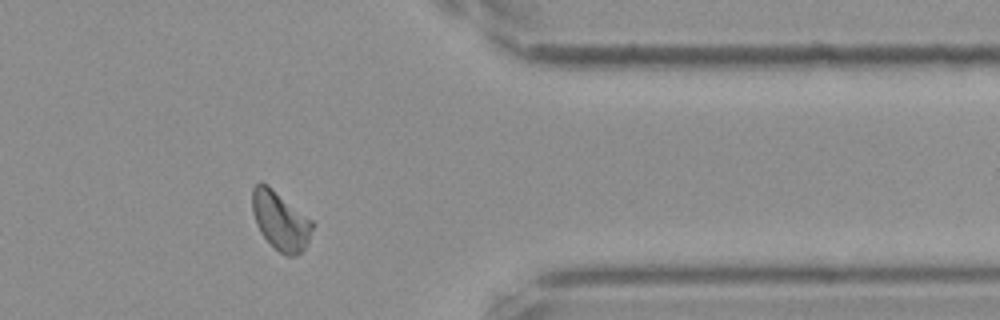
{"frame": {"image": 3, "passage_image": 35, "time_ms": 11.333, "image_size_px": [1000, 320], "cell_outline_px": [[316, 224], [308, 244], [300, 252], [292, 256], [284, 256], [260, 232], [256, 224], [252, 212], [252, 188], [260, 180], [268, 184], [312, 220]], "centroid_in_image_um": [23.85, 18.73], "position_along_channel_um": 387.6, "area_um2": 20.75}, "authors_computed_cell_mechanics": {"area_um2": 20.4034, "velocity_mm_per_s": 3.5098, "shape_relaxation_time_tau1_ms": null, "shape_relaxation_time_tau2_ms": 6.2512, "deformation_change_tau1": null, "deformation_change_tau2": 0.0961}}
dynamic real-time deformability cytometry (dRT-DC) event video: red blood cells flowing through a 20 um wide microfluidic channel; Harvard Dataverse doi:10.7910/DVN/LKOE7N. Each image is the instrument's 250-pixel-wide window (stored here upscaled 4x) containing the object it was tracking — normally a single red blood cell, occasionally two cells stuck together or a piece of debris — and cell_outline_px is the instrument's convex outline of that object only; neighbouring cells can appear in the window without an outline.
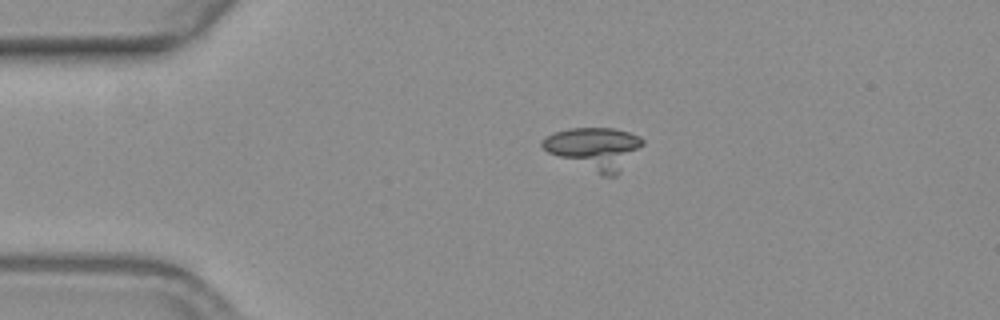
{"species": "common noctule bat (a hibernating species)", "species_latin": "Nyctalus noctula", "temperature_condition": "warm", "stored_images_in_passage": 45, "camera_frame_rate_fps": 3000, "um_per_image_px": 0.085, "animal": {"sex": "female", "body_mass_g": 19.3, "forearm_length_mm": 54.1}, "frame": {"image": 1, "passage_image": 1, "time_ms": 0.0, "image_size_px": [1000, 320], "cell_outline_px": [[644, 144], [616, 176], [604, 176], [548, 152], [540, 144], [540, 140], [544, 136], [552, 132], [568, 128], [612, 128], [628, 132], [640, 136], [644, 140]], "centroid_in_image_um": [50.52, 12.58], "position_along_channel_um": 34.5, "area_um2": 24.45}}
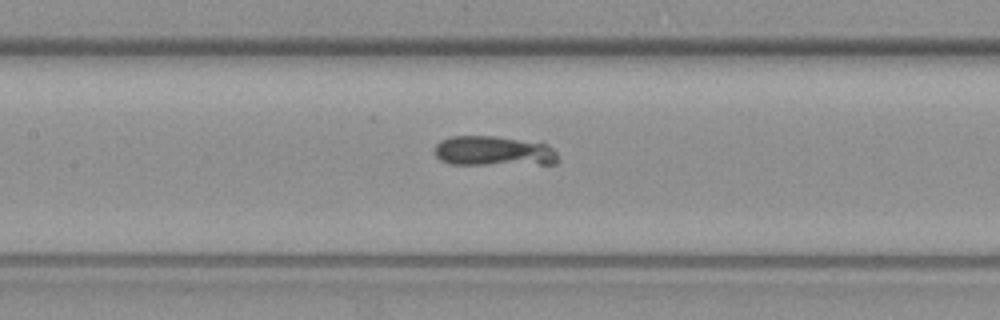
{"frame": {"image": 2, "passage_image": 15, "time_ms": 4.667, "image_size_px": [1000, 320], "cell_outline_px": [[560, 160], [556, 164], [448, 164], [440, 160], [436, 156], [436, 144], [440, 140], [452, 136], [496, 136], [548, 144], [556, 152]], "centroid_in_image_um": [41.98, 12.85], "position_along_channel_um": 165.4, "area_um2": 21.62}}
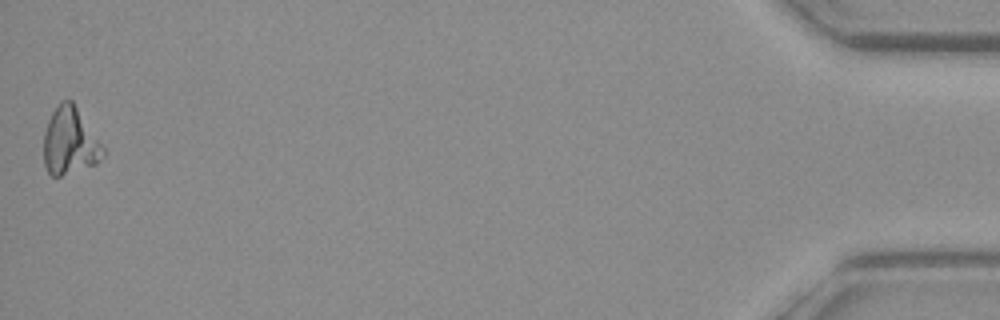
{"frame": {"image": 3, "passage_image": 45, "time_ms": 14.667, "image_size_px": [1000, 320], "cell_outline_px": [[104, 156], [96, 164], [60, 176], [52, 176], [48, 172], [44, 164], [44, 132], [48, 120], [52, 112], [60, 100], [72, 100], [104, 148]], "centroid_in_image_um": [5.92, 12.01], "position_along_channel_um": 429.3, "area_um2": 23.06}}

######

** Task details **
The lines to copy run from the line containing "dynamic real-time deformability" through the end of the data above; copy exactly those, minus the pictures.

** Written response **
dynamic real-time deformability cytometry (dRT-DC) event video: red blood cells flowing through a 20 um wide microfluidic channel; Harvard Dataverse doi:10.7910/DVN/LKOE7N. Each image is the instrument's 250-pixel-wide window (stored here upscaled 4x) containing the object it was tracking — normally a single red blood cell, occasionally two cells stuck together or a piece of debris — and cell_outline_px is the instrument's convex outline of that object only; neighbouring cells can appear in the window without an outline.
{"species": "common noctule bat (a hibernating species)", "species_latin": "Nyctalus noctula", "temperature_condition": "warm", "stored_images_in_passage": 45, "camera_frame_rate_fps": 3000, "um_per_image_px": 0.085, "animal": {"sex": "female", "body_mass_g": 19.3, "forearm_length_mm": 54.1}, "frame": {"image": 1, "passage_image": 1, "time_ms": 0.0, "image_size_px": [1000, 320], "cell_outline_px": [[644, 144], [616, 176], [604, 176], [548, 152], [540, 144], [540, 140], [544, 136], [552, 132], [568, 128], [612, 128], [628, 132], [640, 136], [644, 140]], "centroid_in_image_um": [50.52, 12.58], "position_along_channel_um": 34.5, "area_um2": 24.45}}
{"frame": {"image": 2, "passage_image": 15, "time_ms": 4.667, "image_size_px": [1000, 320], "cell_outline_px": [[560, 160], [556, 164], [448, 164], [440, 160], [436, 156], [436, 144], [440, 140], [452, 136], [496, 136], [548, 144], [556, 152]], "centroid_in_image_um": [41.98, 12.85], "position_along_channel_um": 165.4, "area_um2": 21.62}}
{"frame": {"image": 3, "passage_image": 45, "time_ms": 14.667, "image_size_px": [1000, 320], "cell_outline_px": [[104, 156], [96, 164], [60, 176], [52, 176], [48, 172], [44, 164], [44, 132], [48, 120], [52, 112], [60, 100], [72, 100], [104, 148]], "centroid_in_image_um": [5.92, 12.01], "position_along_channel_um": 429.3, "area_um2": 23.06}}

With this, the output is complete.